There is plenty of mind-numbing down time, waiting for something to happen. And sibling jealousy eats at one when the other gets to go to a major blaze or shootout. But for people as addicted to the chase as the Raishbrook brothers, the worst seems to be the gnawing, incessant stress that comes with knowing you could always miss the big one.

The scanners, which troll through hundreds of frequencies used by dozens of agencies, spew out a constant stream of possibilities. Many that sound promising end up duds, and vice versa.

The brothers rarely have a clear sense of what is going on at a scene when first word comes over the radio. Their nights are full of high-pressure, split-second decisions. Howard recently picked up a call about police officers following a suspicious car. Thinking it could turn into a full-blown police chase, he headed for it. When another call came about an overturned SUV in the opposite direction, he fretted over what to do for a few blocks, then pulled a hasty U-turn.

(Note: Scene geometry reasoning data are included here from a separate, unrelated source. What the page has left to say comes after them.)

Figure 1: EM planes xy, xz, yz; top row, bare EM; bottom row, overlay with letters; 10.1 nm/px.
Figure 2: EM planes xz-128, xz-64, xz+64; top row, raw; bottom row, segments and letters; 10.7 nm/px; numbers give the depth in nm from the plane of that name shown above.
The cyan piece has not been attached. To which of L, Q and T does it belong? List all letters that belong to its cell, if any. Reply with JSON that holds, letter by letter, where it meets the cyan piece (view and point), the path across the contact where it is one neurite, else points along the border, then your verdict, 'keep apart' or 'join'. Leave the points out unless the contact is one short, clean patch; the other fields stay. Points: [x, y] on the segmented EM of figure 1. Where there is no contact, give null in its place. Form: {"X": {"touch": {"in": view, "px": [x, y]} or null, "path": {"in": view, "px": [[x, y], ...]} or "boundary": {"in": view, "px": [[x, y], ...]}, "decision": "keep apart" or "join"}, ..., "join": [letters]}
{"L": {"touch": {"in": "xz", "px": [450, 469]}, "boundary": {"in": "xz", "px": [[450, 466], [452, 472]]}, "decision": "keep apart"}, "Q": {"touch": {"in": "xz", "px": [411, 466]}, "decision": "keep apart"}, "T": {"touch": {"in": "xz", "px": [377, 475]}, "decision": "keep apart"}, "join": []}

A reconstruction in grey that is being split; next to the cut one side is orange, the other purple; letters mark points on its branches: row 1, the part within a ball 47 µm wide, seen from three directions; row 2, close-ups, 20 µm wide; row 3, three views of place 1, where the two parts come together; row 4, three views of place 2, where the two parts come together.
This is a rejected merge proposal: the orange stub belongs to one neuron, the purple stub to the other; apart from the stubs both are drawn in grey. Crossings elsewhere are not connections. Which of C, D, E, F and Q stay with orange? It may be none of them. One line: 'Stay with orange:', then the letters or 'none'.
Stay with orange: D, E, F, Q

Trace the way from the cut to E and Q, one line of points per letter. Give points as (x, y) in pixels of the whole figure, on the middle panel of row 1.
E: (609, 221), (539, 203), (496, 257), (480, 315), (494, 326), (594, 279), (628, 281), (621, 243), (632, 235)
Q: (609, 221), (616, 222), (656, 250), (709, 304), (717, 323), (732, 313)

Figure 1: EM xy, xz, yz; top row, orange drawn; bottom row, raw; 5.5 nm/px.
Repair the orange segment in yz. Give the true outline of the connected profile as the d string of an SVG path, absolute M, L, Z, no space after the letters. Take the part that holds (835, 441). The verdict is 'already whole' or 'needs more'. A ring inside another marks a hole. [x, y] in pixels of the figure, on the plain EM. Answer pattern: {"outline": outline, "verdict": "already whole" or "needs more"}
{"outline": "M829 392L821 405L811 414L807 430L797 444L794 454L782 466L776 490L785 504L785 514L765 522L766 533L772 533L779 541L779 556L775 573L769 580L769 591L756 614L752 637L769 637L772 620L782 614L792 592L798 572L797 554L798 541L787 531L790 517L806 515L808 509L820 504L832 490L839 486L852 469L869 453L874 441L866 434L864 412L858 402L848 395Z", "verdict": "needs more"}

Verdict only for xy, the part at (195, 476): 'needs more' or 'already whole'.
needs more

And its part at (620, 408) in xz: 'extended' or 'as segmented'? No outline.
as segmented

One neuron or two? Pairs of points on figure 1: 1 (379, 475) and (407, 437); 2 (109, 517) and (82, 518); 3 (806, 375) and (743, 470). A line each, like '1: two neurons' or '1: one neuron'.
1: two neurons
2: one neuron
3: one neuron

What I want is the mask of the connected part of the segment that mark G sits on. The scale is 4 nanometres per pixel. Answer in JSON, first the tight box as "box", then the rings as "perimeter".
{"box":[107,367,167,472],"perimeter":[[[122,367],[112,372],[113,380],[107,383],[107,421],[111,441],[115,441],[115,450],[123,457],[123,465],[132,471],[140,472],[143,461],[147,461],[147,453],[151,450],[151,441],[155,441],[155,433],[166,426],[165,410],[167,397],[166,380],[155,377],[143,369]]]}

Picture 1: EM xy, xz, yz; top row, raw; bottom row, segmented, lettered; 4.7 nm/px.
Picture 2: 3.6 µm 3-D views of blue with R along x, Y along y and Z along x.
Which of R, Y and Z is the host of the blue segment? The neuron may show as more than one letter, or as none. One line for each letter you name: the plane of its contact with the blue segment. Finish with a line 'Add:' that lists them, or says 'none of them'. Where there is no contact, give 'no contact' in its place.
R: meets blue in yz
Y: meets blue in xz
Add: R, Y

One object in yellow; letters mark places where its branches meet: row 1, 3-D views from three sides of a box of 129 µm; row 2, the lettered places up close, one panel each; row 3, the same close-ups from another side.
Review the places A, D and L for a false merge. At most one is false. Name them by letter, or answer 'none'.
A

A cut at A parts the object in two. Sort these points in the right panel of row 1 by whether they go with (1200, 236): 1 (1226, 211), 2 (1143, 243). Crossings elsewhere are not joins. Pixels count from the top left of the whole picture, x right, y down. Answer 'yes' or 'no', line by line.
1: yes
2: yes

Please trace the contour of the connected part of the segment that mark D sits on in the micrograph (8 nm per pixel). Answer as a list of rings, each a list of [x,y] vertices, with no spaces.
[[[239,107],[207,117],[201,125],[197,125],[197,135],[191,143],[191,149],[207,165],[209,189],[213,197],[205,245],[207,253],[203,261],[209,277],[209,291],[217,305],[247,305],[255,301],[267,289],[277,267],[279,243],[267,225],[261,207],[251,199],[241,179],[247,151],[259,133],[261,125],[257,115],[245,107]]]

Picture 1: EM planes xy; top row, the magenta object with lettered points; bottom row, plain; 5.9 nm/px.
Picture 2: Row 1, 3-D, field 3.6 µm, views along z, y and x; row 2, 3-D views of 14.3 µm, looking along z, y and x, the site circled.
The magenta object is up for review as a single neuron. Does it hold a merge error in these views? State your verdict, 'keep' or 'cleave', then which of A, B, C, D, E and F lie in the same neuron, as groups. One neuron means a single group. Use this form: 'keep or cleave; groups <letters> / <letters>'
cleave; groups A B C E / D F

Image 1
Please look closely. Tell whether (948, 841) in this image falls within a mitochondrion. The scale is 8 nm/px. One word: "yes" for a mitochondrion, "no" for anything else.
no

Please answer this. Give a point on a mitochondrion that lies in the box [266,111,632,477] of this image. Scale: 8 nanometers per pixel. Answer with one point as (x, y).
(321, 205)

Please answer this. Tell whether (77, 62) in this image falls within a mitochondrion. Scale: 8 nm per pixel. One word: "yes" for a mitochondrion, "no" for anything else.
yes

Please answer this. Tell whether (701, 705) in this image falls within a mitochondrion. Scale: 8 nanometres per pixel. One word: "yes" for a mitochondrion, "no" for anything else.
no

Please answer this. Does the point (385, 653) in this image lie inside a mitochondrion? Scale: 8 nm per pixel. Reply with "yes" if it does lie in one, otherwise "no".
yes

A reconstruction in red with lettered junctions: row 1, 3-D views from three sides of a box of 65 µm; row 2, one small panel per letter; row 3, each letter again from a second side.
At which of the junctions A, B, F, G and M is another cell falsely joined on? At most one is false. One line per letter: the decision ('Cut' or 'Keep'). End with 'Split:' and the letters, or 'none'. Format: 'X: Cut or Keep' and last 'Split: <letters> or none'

His regret was palpable when the accident turned out to be minor and a chase ensued across town.

He and his brother would stay out all night if they could.

“I’m like a gambler who can’t get up from the table and walk away,” Austin said. “I hate calling it a night. If I go in now, I could miss the best pursuit in the world or miss the chance to be in a gang shootout. If I go in, I could miss the greatest night of my life.”